- JOB ITEM -
Show every line of the data that contains the string "treatment".

- RECORD EXTRACTS -
==*==
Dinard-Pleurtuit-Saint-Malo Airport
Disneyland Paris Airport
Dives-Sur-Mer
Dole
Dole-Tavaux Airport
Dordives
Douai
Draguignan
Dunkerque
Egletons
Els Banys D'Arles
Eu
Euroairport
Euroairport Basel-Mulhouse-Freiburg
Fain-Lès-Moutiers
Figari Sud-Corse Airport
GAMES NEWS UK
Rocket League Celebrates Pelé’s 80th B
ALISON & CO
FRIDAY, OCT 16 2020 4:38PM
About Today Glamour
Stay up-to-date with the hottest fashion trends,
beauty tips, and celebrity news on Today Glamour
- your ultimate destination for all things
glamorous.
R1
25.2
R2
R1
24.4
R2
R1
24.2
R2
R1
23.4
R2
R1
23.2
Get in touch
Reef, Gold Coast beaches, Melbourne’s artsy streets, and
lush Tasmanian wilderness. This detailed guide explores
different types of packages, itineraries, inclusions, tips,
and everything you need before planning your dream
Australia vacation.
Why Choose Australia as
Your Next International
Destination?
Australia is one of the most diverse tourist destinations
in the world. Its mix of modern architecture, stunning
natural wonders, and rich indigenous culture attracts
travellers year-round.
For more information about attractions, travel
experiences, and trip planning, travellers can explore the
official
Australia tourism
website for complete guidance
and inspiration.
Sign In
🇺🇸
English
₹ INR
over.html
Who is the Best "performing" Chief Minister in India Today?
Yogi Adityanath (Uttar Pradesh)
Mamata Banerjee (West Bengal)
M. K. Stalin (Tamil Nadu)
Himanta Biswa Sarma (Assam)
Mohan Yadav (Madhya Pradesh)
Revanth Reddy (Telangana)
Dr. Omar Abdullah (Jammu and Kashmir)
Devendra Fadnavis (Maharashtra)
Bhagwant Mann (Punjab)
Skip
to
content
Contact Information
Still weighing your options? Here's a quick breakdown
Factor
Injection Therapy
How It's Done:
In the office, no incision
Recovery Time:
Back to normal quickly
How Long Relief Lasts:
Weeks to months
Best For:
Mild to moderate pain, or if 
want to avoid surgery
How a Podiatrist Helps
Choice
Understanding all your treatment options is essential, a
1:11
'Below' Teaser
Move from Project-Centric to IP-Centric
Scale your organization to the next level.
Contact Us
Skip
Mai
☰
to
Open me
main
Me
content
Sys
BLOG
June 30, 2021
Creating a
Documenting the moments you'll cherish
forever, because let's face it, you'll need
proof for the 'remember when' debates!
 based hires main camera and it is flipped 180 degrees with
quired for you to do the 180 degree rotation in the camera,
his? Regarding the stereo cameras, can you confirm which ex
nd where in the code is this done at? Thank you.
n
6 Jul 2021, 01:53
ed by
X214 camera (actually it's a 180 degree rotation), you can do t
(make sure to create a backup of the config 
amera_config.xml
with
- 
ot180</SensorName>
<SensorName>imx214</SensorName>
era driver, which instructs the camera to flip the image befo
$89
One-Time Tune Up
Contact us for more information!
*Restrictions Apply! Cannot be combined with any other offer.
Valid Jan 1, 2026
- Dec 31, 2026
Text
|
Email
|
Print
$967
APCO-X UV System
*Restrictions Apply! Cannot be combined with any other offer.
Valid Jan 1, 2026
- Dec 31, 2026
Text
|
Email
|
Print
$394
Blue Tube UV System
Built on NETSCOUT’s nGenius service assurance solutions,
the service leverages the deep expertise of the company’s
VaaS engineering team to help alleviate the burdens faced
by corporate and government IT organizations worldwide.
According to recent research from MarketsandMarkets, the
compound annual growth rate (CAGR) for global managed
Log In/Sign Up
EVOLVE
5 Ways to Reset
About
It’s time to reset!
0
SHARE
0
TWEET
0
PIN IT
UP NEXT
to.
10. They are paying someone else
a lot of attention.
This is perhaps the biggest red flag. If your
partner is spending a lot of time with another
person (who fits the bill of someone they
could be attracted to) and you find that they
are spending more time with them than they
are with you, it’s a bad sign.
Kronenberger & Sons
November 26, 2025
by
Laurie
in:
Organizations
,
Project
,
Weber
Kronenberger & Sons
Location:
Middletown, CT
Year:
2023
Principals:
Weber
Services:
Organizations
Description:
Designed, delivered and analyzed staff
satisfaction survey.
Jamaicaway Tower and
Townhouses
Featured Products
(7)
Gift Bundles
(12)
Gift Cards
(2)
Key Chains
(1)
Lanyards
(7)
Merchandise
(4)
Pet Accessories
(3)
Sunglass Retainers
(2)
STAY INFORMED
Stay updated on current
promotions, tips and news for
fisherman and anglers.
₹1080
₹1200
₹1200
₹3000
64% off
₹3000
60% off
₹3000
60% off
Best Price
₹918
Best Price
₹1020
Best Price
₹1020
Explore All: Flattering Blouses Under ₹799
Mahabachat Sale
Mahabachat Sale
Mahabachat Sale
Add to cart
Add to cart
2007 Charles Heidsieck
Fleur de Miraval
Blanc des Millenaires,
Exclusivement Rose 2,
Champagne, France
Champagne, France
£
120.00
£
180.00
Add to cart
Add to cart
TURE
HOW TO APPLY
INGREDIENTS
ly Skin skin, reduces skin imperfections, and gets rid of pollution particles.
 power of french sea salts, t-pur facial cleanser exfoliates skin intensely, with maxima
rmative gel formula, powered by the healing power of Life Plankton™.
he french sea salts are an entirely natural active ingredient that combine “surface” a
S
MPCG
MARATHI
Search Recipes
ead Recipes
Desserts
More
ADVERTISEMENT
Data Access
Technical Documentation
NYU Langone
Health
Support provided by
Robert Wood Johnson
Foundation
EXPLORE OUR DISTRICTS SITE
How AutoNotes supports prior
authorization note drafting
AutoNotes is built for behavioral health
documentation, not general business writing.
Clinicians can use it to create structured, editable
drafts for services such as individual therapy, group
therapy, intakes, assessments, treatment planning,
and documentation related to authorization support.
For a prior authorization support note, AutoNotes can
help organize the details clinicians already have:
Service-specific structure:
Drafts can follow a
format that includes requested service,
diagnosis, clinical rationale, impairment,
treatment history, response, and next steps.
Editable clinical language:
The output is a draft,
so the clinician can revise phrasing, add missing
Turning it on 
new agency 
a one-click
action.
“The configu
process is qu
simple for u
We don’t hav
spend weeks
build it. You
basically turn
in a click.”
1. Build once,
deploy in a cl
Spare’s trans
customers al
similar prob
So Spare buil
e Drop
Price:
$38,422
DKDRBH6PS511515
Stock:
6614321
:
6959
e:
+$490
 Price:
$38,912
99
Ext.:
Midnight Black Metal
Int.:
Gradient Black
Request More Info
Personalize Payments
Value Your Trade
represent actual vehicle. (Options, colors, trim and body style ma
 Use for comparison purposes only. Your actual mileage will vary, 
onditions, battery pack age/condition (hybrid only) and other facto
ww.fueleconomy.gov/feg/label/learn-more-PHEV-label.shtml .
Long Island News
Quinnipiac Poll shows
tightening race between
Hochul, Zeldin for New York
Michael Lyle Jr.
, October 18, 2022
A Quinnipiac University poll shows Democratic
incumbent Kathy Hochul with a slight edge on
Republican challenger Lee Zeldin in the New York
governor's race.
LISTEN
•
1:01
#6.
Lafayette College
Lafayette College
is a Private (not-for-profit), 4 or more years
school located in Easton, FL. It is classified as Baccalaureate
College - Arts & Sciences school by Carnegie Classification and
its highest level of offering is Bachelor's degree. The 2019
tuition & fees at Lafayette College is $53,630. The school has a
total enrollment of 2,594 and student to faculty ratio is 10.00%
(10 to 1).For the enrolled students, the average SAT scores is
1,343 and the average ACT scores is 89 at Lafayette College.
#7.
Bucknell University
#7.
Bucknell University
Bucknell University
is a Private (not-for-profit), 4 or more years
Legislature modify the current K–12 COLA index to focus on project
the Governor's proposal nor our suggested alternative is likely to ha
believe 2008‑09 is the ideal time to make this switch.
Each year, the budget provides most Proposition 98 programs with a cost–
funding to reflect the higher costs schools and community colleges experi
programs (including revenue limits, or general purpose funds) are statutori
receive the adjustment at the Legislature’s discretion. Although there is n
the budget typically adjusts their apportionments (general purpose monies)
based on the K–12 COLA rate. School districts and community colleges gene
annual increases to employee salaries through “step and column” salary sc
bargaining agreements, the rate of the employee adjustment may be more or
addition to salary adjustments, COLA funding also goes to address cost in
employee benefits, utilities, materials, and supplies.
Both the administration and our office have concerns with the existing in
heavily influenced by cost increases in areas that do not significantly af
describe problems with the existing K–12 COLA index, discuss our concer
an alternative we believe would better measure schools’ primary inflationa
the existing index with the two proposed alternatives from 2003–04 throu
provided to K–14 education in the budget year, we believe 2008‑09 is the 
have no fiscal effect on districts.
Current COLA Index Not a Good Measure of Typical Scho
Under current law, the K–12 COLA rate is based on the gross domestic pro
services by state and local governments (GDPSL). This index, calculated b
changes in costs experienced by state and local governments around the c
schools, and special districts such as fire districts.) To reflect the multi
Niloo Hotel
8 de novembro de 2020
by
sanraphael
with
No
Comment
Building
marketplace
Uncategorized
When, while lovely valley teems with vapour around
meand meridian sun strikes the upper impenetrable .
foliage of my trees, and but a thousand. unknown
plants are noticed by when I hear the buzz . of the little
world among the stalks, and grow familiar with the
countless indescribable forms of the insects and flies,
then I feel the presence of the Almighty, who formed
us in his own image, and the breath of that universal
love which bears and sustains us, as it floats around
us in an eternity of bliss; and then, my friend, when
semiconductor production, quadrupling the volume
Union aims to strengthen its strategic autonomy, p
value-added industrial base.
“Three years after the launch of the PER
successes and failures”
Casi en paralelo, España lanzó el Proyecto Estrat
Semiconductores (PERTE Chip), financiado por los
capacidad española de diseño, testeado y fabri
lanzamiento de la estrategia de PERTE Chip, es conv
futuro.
==*==
- EXPECTED OUTPUT -
Understanding all your treatment options is essential, a
therapy, intakes, assessments, treatment planning,
treatment history, response, and next steps.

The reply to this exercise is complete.